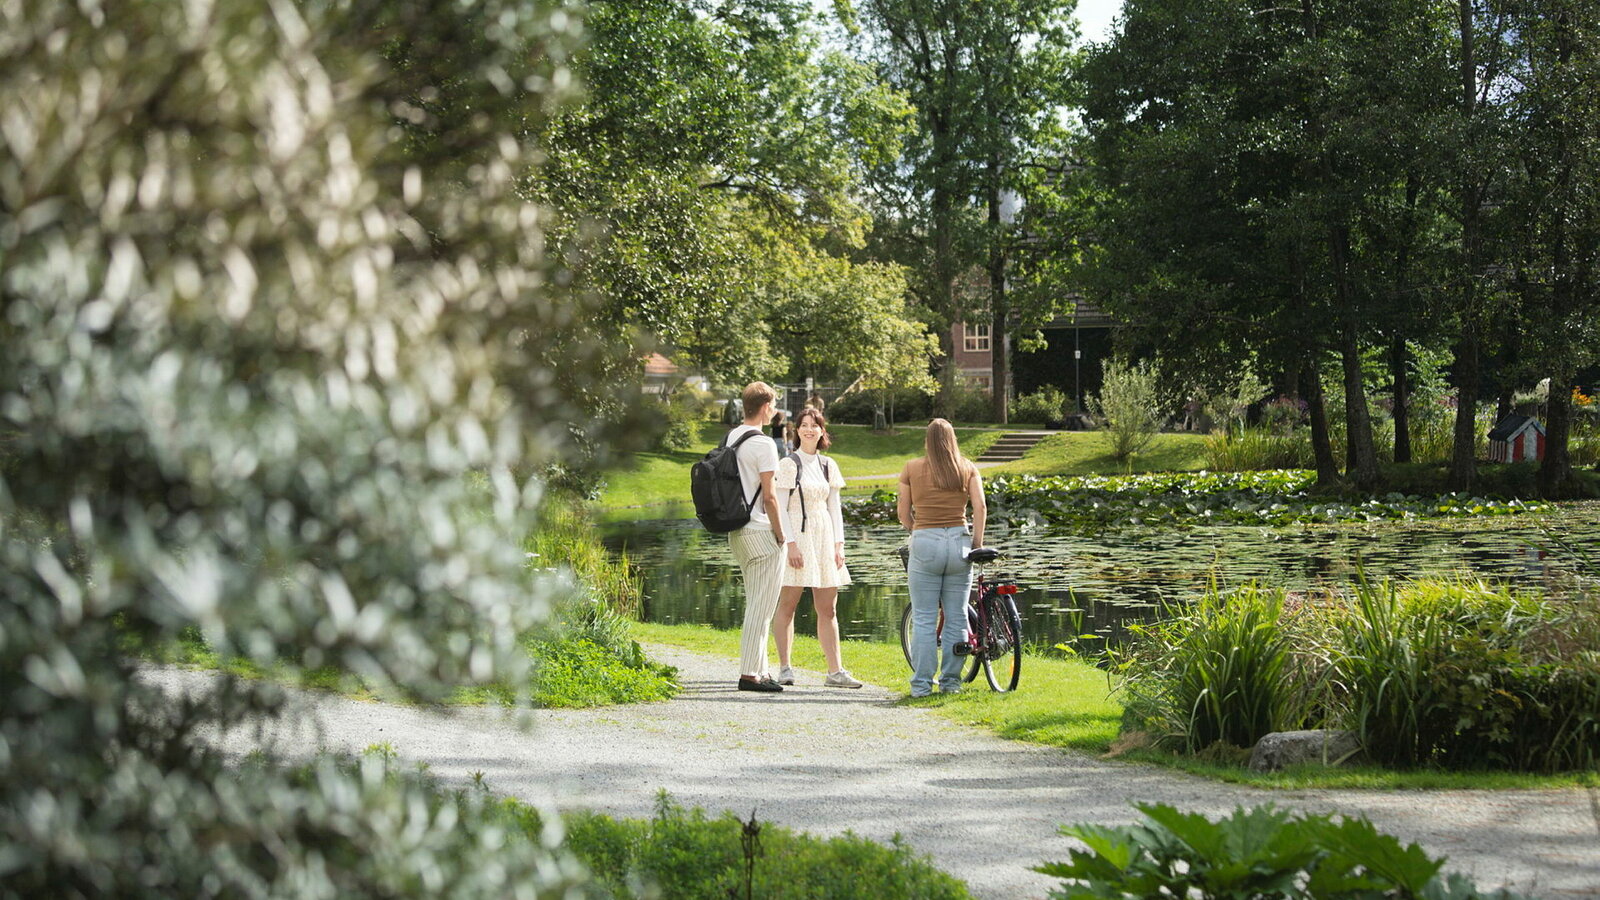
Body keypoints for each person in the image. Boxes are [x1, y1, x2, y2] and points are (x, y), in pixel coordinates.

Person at [771, 408, 861, 689]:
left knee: (829, 609)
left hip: (824, 536)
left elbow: (835, 507)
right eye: (804, 425)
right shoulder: (788, 464)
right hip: (798, 535)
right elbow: (781, 508)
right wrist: (791, 545)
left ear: (823, 431)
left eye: (815, 425)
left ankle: (835, 671)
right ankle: (785, 667)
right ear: (796, 430)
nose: (809, 430)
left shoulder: (828, 465)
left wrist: (839, 545)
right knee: (789, 603)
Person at [897, 418, 987, 698]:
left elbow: (903, 513)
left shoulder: (911, 468)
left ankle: (922, 686)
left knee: (924, 618)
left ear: (928, 440)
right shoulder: (967, 468)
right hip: (959, 542)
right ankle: (951, 682)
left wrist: (919, 530)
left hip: (926, 541)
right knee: (957, 617)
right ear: (953, 440)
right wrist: (976, 543)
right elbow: (981, 506)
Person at [727, 382, 790, 693]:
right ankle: (750, 674)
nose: (774, 410)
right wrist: (782, 535)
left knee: (757, 602)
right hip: (761, 532)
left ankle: (762, 670)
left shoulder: (733, 437)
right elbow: (770, 497)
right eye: (773, 405)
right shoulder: (764, 444)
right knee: (761, 608)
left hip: (737, 532)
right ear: (765, 407)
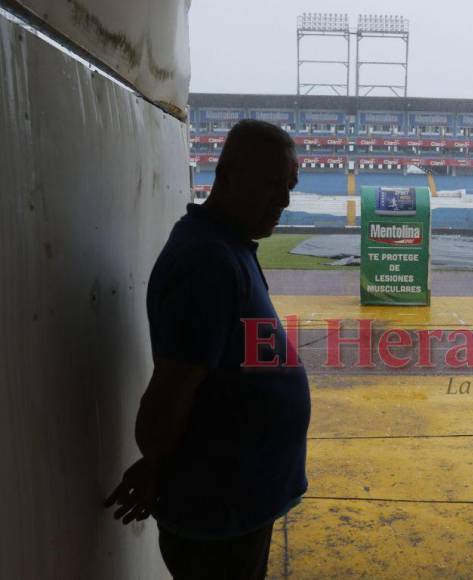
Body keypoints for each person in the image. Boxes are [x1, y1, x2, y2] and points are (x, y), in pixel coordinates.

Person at [104, 120, 310, 580]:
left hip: (235, 506)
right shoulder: (208, 262)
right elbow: (171, 391)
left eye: (290, 185)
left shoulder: (226, 247)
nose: (284, 200)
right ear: (226, 175)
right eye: (271, 184)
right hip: (219, 514)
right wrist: (156, 462)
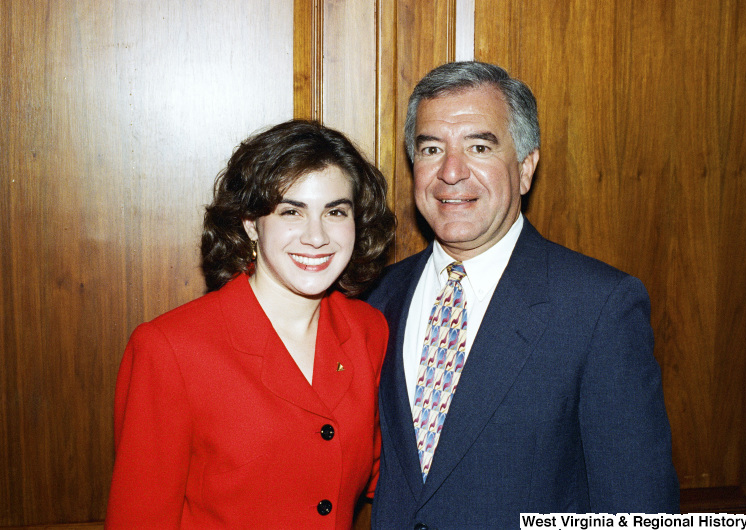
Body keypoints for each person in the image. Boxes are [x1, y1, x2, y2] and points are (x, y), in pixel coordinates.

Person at [365, 61, 679, 528]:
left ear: (526, 168)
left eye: (478, 146)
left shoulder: (597, 307)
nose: (451, 172)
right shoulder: (376, 298)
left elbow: (638, 510)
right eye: (432, 148)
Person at [105, 120, 395, 529]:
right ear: (249, 224)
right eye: (291, 211)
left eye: (335, 212)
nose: (317, 237)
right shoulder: (171, 347)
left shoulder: (368, 330)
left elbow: (389, 472)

#####

**Work instructions**
Verbatim copy, images excluded: transcribe all the entries above.

**Finished task**
Body keypoints for each person in the image. Boxes are [x1, y1, x2, y2] and points are (x, y), in pixel coordinates.

Person at [771, 408, 861, 689]:
left knee: (829, 609)
left hip: (824, 536)
left elbow: (835, 507)
right eye: (804, 425)
right shoulder: (788, 464)
right hip: (798, 535)
right elbow: (781, 508)
right wrist: (791, 545)
left ear: (823, 431)
left eye: (815, 425)
left ankle: (835, 671)
right ankle: (785, 667)
right ear: (796, 430)
nose: (809, 430)
left shoulder: (828, 465)
left wrist: (839, 545)
right knee: (789, 603)
Person at [897, 418, 987, 698]:
left elbow: (903, 513)
left shoulder: (911, 468)
left ankle: (922, 686)
left knee: (924, 618)
left ear: (928, 440)
right shoulder: (967, 468)
right hip: (959, 542)
right ankle: (951, 682)
left wrist: (919, 530)
left hip: (926, 541)
right knee: (957, 617)
right ear: (953, 440)
right wrist: (976, 543)
right elbow: (981, 506)
Person at [727, 382, 790, 693]:
right ankle: (750, 674)
nose: (774, 410)
right wrist: (782, 535)
left knee: (757, 602)
right hip: (761, 532)
left ankle: (762, 670)
left shoulder: (733, 437)
right elbow: (770, 497)
right eye: (773, 405)
right shoulder: (764, 444)
right knee: (761, 608)
left hip: (737, 532)
right ear: (765, 407)
Body keypoints for each person in the image. Boxes are [x1, y1, x2, y2] and points are (x, y), in pixel coordinates.

Person at [104, 120, 310, 580]:
left hip: (235, 506)
right shoulder: (208, 262)
right elbow: (171, 391)
left eye: (290, 185)
left shoulder: (226, 247)
nose: (284, 200)
right ear: (226, 175)
right eye: (271, 184)
right hip: (219, 514)
right wrist: (156, 462)
Body keypoints for each person in the image. Boxes are [x1, y1, x2, y2] and points are (x, y), in pixel coordinates.

Person at [365, 61, 679, 528]:
left ear: (526, 168)
left eye: (478, 146)
left shoulder: (597, 307)
nose: (451, 172)
right shoulder: (376, 298)
left elbow: (638, 510)
right eye: (432, 148)
Person at [105, 120, 395, 529]:
right ear: (249, 224)
right eye: (291, 211)
left eye: (335, 212)
nose: (317, 237)
right shoulder: (171, 347)
left shoulder: (368, 330)
left elbow: (389, 472)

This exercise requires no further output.